◆ Text passage

There is something unique here in Europe that is recognized in us by all other human groups, too, something that […] becomes a motive for them to Europeanize themselves even in their unbroken will to spiritual self-preservation, whereas we, if we understand ourselves properly, would never Indianize ourselves, for example.
– Edmund Husserl, The Vienna Lecture
We cannot and we must not become Chinese, and at heart we also don’t want to. We must not search ideal or higher meaning of life in China or in any other thing of the past; otherwise we loose ourselves and adhere to a fetish.
– Hermann Hesse, Materialien zu Siddhartha
Do you know what a shengren is? The shengren is the single most important concept in Chinese tradition. Since the Europeans had not anything like it, but refused to hold the candle to China, they instead withheld the shengren and talked about some lesser versions of (Greek) philosophers or (Christian) holy men. The Anglo-Saxons soon found a slightly better translation, calling the shengren sages.
The Germans however, the descendents of the Holy Roman Empire of German Nation, never had a concept for sages and sagehood. In their effort to Christianize China, they called the shengren saints. With little regard for what was actually written in the Chinese Canon, the European imperialists engaged in a battle of control over China’s most valuable possession: its names.
This study is about sages, sagehood, sage culture, countries without sages, language imperialism, and the revival of China’s shengren.
ii. Methodology and Organization
Each chapter establishes the relevant facts and makes a crucial inference:
Chapter 1 – No Country for Sages: Germany had philosophers (fact); Germany had no sages [Weise] (fact); Germany does without sages (inference).
Chapter 2 – No Culture for Sages: Germany had no Confucianism, Buddhism, Hinduism or Taoism (fact); Confucianism, Buddhism, Hinduism and Taoism all had concepts for sagehood (fact); Germany had no concept for sagehood (inference).
Chapter 3 – Archetypes of Wisdom: The most common German translation of sheng(ren) was “Heiliger” [saint] (fact); The most common English translation was “sage” [Weise] (fact); The most common English and German translations do not correspond (fact); One or both translations is/are inadequate (inference).
Chapter 4 – The Shengren in The Analects: The term sheng(ren) appeared in all of the Confucian Classics (fact); It had not been adopted in European languages but instead translated (fact); The various sheng(ren) translations varied significantly from each other (fact); A competition for the most favorable translation occurred (fact); The original shengren would be terminated (inference).

◆ Data supplied
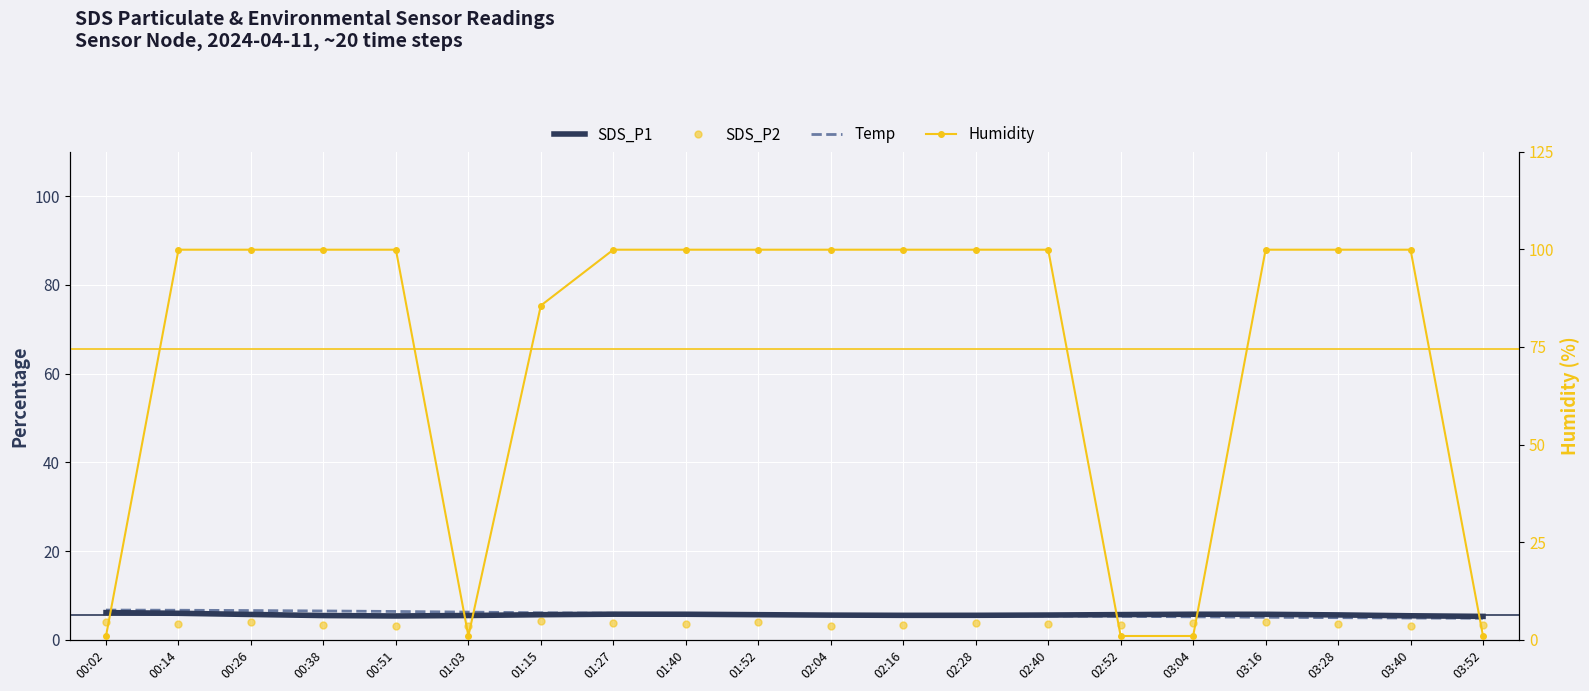

List the labels in order of Humidity value, largest first.

00:14, 00:26, 00:38, 00:51, 01:27, 01:40, 01:52, 02:04, 02:16, 02:28, 02:40, 03:16, 03:28, 03:40, 01:15, 00:02, 01:03, 02:52, 03:04, 03:52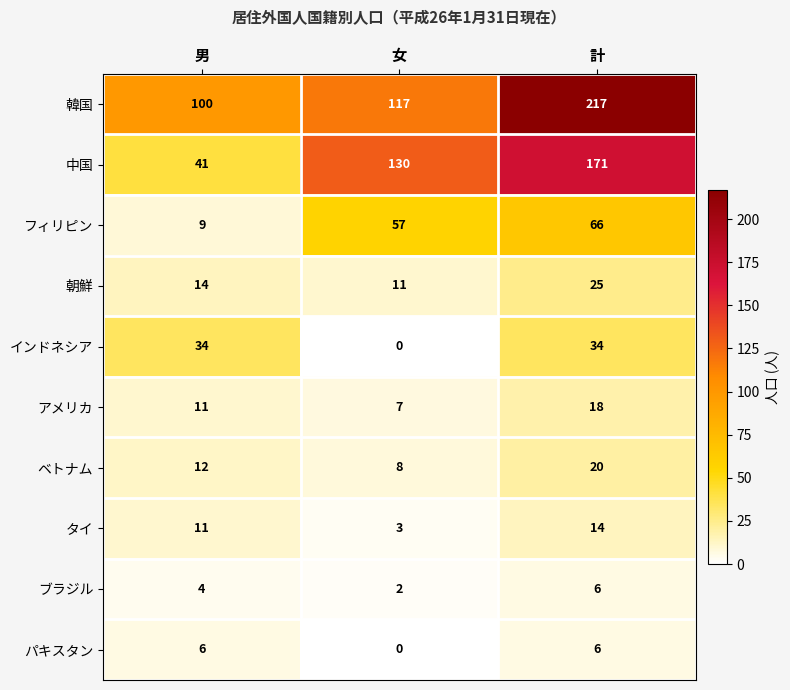

Which category has the lowest value in the 中国 series?

男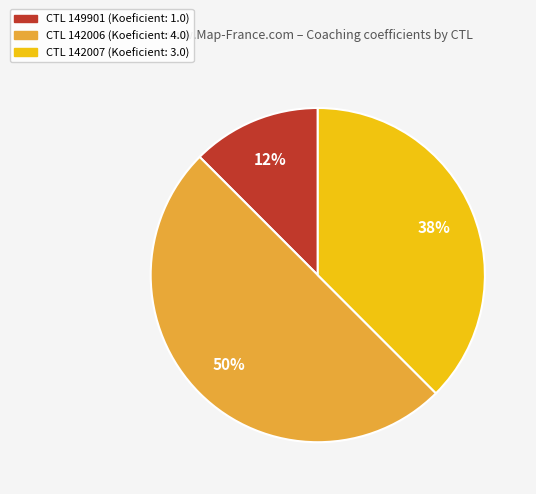

To the nearest percent, what is the average slice percentage?

33%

◆ Your objective
Please reproduce, word for word, the part of the shengren passage above that opens with the words "The Germans however, the" and closes with "of China’s shengren.".

◆ Output below
The Germans however, the descendents of the Holy Roman Empire of German Nation, never had a concept for sages and sagehood. In their effort to Christianize China, they called the shengren saints. With little regard for what was actually written in the Chinese Canon, the European imperialists engaged in a battle of control over China’s most valuable possession: its names.
This study is about sages, sagehood, sage culture, countries without sages, language imperialism, and the revival of China’s shengren.